• _Source passage_
Episode Details
Back to Episodes186: How to Motivate Students When Nothing Seems to Be Working
Description
If your child acts like every lesson is punishment, the problem is probably not laziness — and this episode shows you what is really going on.
We are talking about how to motivate students not through pressure or entertainment, but through purpose and ownership. You will walk away with simple activities to try this week and a completely different way of looking at why your child resists learning in the first place.
Homeschool moms who are exhausted from pushing, bribing, and wondering what is wrong with their kids will find this episode both relieving and practical. When you understand what actually drives motivation in a child, you stop fighting the resistance and start working with who your child really is.

• _Written instruction 1_
Translate this sentence from the episode description into Spanish: "We are talking about how to motivate students not through pressure or entertainment, but through purpose and ownership."
• _Written instruction 2_
Identify every line in the entries below that contains the string "kern", treating uppercase and lowercase as different.

• _Source records_
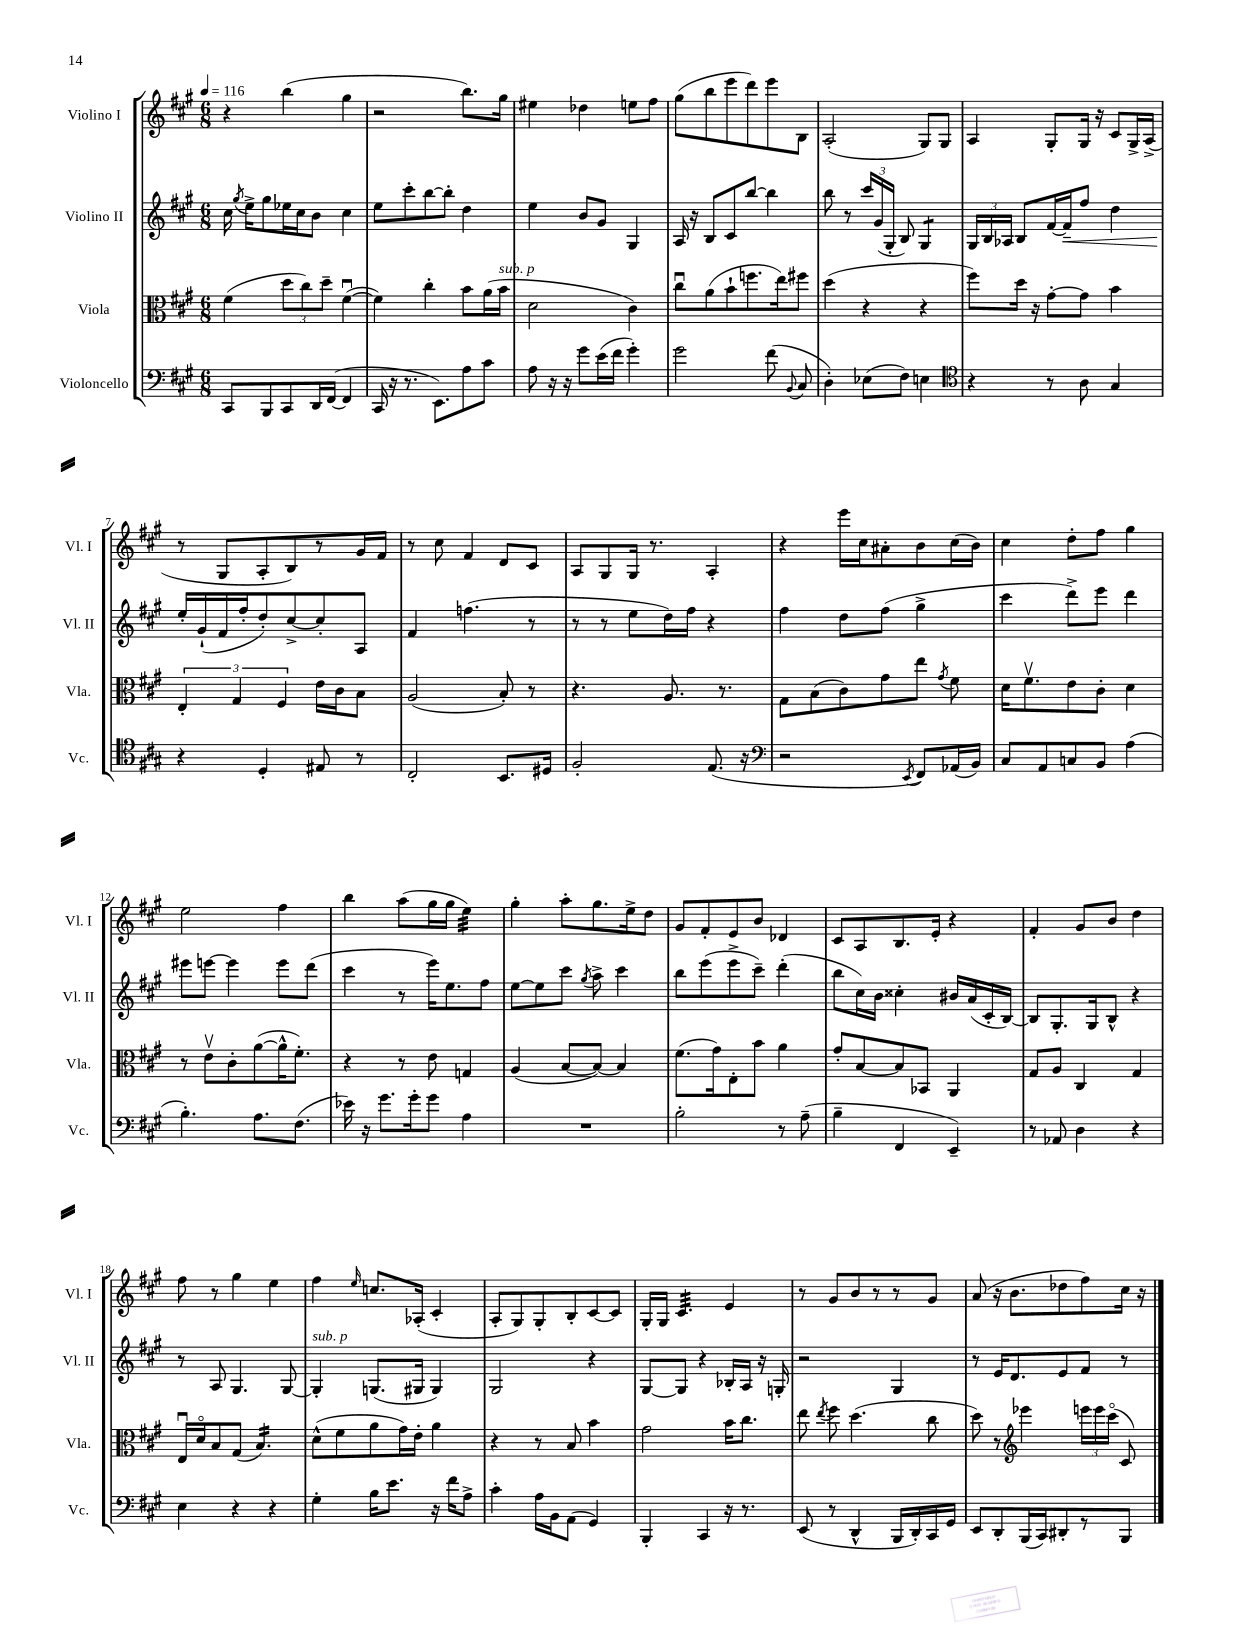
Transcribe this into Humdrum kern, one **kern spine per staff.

**kern	**kern	**kern	**kern
*staff4	*staff3	*staff2	*staff1
*clefF4	*clefC3	*clefG2	*clefG2
*k[f#c#g#]	*k[f#c#g#]	*k[f#c#g#]	*k[f#c#g#]
*M6/8	*M6/8	*M6/8	*M6/8
*MM116	*MM116	*MM116	*MM116
8CC#/L	(4f#\	16cc#\	4r
.	.	8qgg#/	.
.	.	16ee^\LK	.
8BBB/	.	8gg#\	.
8CC#/	12dd\L	16ee-\L	(4bb\
.	.	16cc#\J	.
.	12cc#\)	.	.
16DD/L	.	8b\J	.
.	12dd~\J	.	.
([16FF#/JJ	.	.	.
4FF#/]	([4f#u\	4cc#\	4gg#\
=	=	=	=
16CC#/	4f#\])	8ee\L	2r
16r	.	.	.
8.r	.	8ccc#'\	.
.	4cc#'\	[8bb\	.
8.EE\L)	.	.	.
.	.	8bb'\]J	.
8A\	8b\L	4dd\	8.bb\L)
8c#\J	(16a\L	.	.
.	16b\JJ	.	16gg#\Jk
=	=	=	=
8A\	2d\	4ee\	4ee#\
16r	.	.	.
16r	.	.	.
8g#\L	.	8b/L	4dd-\
(16e\L	.	8g#/J	.
16f#\JJ	.	.	.
4g#'\)	4c#\)	4G#/	8ee\L
.	.	.	8ff#\J
=	=	=	=
2g#\	8cc#u\L	16A/	(8gg#\L
.	.	16r	.
.	(8a\	8B/L	8bb\
.	8b`\	8c#/	8eee\
.	8.ff\	[8bb/J	8ddd\)
(8f#\	.	4bb\]	8eee\
.	16ee\k)	.	.
8qqBB/	.	.	.
8C#/	8ff#\J	.	8B\J
=	=	=	=
4D'\)	(4dd\	8bb\	(2A'/
.	.	8r	.
(8E-\L	4r	24ccc#/LL	.
.	.	(24g#/	.
.	.	24G#'/JJ	.
8F#\J)	.	8B/)	.
4E\	4r	4G#/	8G#/L)
.	.	.	8G#/J
=	=	=	=
*clefC4	*	*	*
4r	8ff#\L)	24G#/LL	4A/
.	.	24B/	.
.	.	24A-/JJ	.
.	16dd\Jk	8B/L	.
.	16r	.	.
8r	[8g#'\L	[16f#/L	8G#'/L
.	.	16f#~/]J	.
8A\	8g#\]J	8ff#/J	16G#/Jk
.	.	.	16r
4G#/	4b\	4dd\	8c#/L
.	.	.	16G#^/L
.	.	.	(16A^/JJ
=	=	=	=
4r	6E'/	16ee'/LL	8r
.	.	(16g#`/	.
.	.	16f#/	8G#/L
.	6G#/	.	.
.	.	16ff#'/J	.
4D'/	.	8dd'/)	8A'/
.	6F#/	.	.
.	.	[8cc#^/	8B/)
8E#/	16e\LL	8cc#'/]	8r
.	16c#\J	.	.
8r	8B\J	8A/J	16g#/L
.	.	.	16f#/JJ
=	=	=	=
2C#'/	(2A/	4f#/	8r
.	.	.	8cc#\
.	.	(4.ff\	4f#/
8.BB/L	8B'/)	.	8d/L
.	8r	8r	8c#/J
16D#/Jk	.	.	.
=	=	=	=
2F#'/	4.r	8r	8A/L
.	.	8r	8G#/
.	.	8ee\L	16G#/Jk
.	.	.	8.r
.	8.A/	16dd\L)	.
.	.	16ff#\JJ	.
(8.E/	.	4r	4A'/
.	8.r	.	.
16r	.	.	.
=	=	=	=
*clefF4	*	*	*
2r	8G#\L	4ff#\	4r
.	(8B\	.	.
.	8c#\)	8dd\L	16eee\LL
.	.	.	16cc#\J
.	8g#\	(8ff#\J	8a#'\
8qEE/	.	.	.
8FF#/L)	8ee\J	4gg#^\	8b\
.	8qg#/	.	.
(16AA-/L	8f#\	.	(16cc#\L
16BB/JJ)	.	.	16b\JJ)
=	=	=	=
8C#/L	16d\LK	4ccc#\	4cc#\
.	8.f#v\	.	.
8AA/	.	.	.
8C/	8e\	8ddd^\L)	8dd'\L
8BB/J	8c#'\J	8eee\J	8ff#\J
(4A\	4d\	4ddd\	4gg#\
=	=	=	=
4.B'\)	8r	8eee#\L	2ee\
.	8ev\L	[8eee\J	.
.	8c#'\	4eee\]	.
8.A\L	([8a\	.	.
.	16a^^\]K	8eee\L	4ff#\
(8.F#\J	8.f#'\J)	.	.
.	.	(8ddd\J	.
=	=	=	=
16e-\)	4r	4ccc#\	4bb\
16r	.	.	.
8.g#\L	.	.	.
.	8r	8r	(8aa\L
16g#'\k	.	.	.
8g#\J	8e\	16eee\LK)	16gg#\L
.	.	8.ee\	16gg#\JJ
4A\	4G/	.	4ee\)
.	.	8ff#\J	.
=	=	=	=
2.r	(4A/	[8ee\L	4gg#'\
.	.	8ee\]	.
.	[8B/L	8ccc#\J	8aa'\L
.	.	8qgg#/	.
.	8B/_J)	8aa^\	8.gg#\
.	4B/]	4ccc#\	.
.	.	.	16ee^\k
.	.	.	8dd\J
=	=	=	=
2B'\	(8.f#\L	8bb\L	8g#/L
.	.	(8eee\	8f#'/
.	16g#\k)	.	.
.	8E'\	8eee^\	8e/
.	8b\J	8ccc#~\J)	8b/J
8r	4a\	(4ddd'\	4d-/
(8A~\	.	.	.
=	=	=	=
4B~\	8g#'/L	8bb\L	8c#/L
.	[8B/	16cc#\L)	8A/
.	.	16b\JJ	.
4FF#/	8B/]	4cc##'\	8.B/
.	8BB-/J	.	.
.	.	.	16e'/Jk
4EE~/)	4AA/	16b#/LL	4r
.	.	(16a/	.
.	.	16c#'/	.
.	.	[16B/JJ)	.
=	=	=	=
8r	8G#/L	8B/]L	4f#'/
8AA-/	8A/J	8.G#'/	.
4D\	4C#/	.	8g#/L
.	.	16G#/k	.
.	.	8B^^/J	8b/J
4r	4G#/	4r	4dd\
=	=	=	=
4E\	16Eu/LL	8r	8ff#\
.	16do/J	.	.
.	8B/	8A/	8r
4r	(8G#/J	4.G#/	4gg#\
.	4.B/)	.	.
4r	.	.	4ee\
.	.	[8G#/	.
=	=	=	=
4G#'\	(8d^^\L	4G#'/]	4ff#\
.	8f#\	.	.
.	.	.	16qqee/
16B\LK	8a\	(8.G/L	8.cc/L
8.e\J	.	.	.
.	16g#\L)	.	.
.	16e'\JJ	16G#/Jk	(16A-'/Jk
16r	4a\	4G#/)	4c#'/
16f#\LK	.	.	.
8A^\J	.	.	.
=	=	=	=
4c#'\	4r	2G#/	8A'/L
.	.	.	8G#/)
16A\LL	8r	.	8G#'/
16BB\J	.	.	.
(8AA\J	8B/	.	8B'/
4GG#/)	4b\	4r	[8c#/
.	.	.	8c#/]J
=	=	=	=
4BBB'/	2g#\	[8G#/L	16G#'/LL
.	.	.	16G#/JJ
.	.	8G#/]J	4.c#/
4CC#/	.	4r	.
16r	16b\LK	16B-'/LL	4e/
8.r	8.cc#\J	16A/JJ	.
.	.	16r	.
.	.	16G'/	.
=	=	=	=
(8EE/	8ee\	2r	8r
.	8qee/	.	.
8r	8ff#\	.	8g#/L
4DD^^/	(4.dd\	.	8b/
.	.	.	8r
16BBB/LL	.	4G#/	8r
16DD'/)	.	.	.
16CC#/	8cc#\	.	8g#/J
16GG#/JJ	.	.	.
=	=	=	=
8EE/L	8dd\)	8r	(8a/
8DD'/	8r	16e/LK	16r
.	.	8.d/	8.b\L
*	*clefG2	*	*
(16BBB/L	4eee-\	.	.
16CC#/J)	.	.	.
8DD#'/	.	8e/	8dd-\
8r	24eee\LL	8f#/J	8ff#\)
.	24eee\	.	.
.	(24ccc#o\JJ	.	.
8BBB/J	8c#/)	8r	16cc#\Jk
.	.	.	16r
==	==	==	==
*-	*-	*-	*-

• _Full output 1_
Hablamos de cómo motivar a los estudiantes no mediante la presión o el entretenimiento, sino mediante el propósito y el sentido de responsabilidad propia.

• _Full output 2_
Transcribe this into Humdrum kern, one **kern spine per staff.
**kern	**kern	**kern	**kern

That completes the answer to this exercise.